What this exercise asks
1. Answer these questions using the thesis summary:
(a) In what month and year did the writer enter graduate school at Baylor College of Medicine?
(b) What do bacteria in the mouth break nitrate down into?
(c) What did the writer explore using one of the major nitrate reducers as?
2. Write down everything in the thesis summary from "My PhD work" down to "reduce blood pressure.".

Study text

I entered graduate school at Baylor College of Medicine in August 2011 as part of the Integrative Molecular and Biomedical Sciences graduate program. After five rotations encompassing a broad range of topics from Bacillus anthracis (the causative agent of anthrax) to nociception in bacterially infected Drosophila melanogaster larvae, I finally joined a lab focused on the human microbiome. My thesis work was divided into three main categories: the human microbiome and health, the human microbiome in disease, and the human microbiome and death:
The Human Microbiome and Health-Nitrate Reducing Oral Bacteria and Cardiovascular Health
While the predominate opinion of nitrates and nitrites is negative due to animal studies with no epidemiological backing, my main thesis project emphasized the health benefits of dietary nitrate. The process is simple: you ingest nitrate, bacteria in your mouth break it down to nitrite, and the nitrite enters your blood stream where it can turn into nitric oxide when conditions are right. Nitric oxide is an incredibly important molecule for human health: it relaxes smooth muscle, dilates blood vessels, is toxic to pathogens, and is an important neurotransmitter, among many other physiological roles. Human cells can't turn nitrate into nitrite, emphasizing the role that oral microbes have in contributing nitric oxide -- with all it's benefits -- to human health.
My PhD work built upon previous studies suggesting a role for nitrate-reducing oral microbes in supporting cardiovascular health. Specifically, I sought to identify the major nitrate reducers and explore the possibility of using one as a probiotic of sorts to reduce blood pressure.

Information
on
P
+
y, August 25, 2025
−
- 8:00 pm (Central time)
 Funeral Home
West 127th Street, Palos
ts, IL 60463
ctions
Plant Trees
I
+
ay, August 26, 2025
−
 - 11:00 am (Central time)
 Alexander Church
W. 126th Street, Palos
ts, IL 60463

---

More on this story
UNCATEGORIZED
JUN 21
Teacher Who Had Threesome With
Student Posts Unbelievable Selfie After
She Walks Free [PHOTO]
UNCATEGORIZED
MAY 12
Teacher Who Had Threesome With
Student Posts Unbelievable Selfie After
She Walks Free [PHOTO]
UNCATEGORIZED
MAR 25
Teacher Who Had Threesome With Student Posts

Solutions for each task
1.
(a) August 2011
(b) Nitrite
(c) A probiotic of sorts to reduce blood pressure

2.
My PhD work built upon previous studies suggesting a role for nitrate-reducing oral microbes in supporting cardiovascular health. Specifically, I sought to identify the major nitrate reducers and explore the possibility of using one as a probiotic of sorts to reduce blood pressure.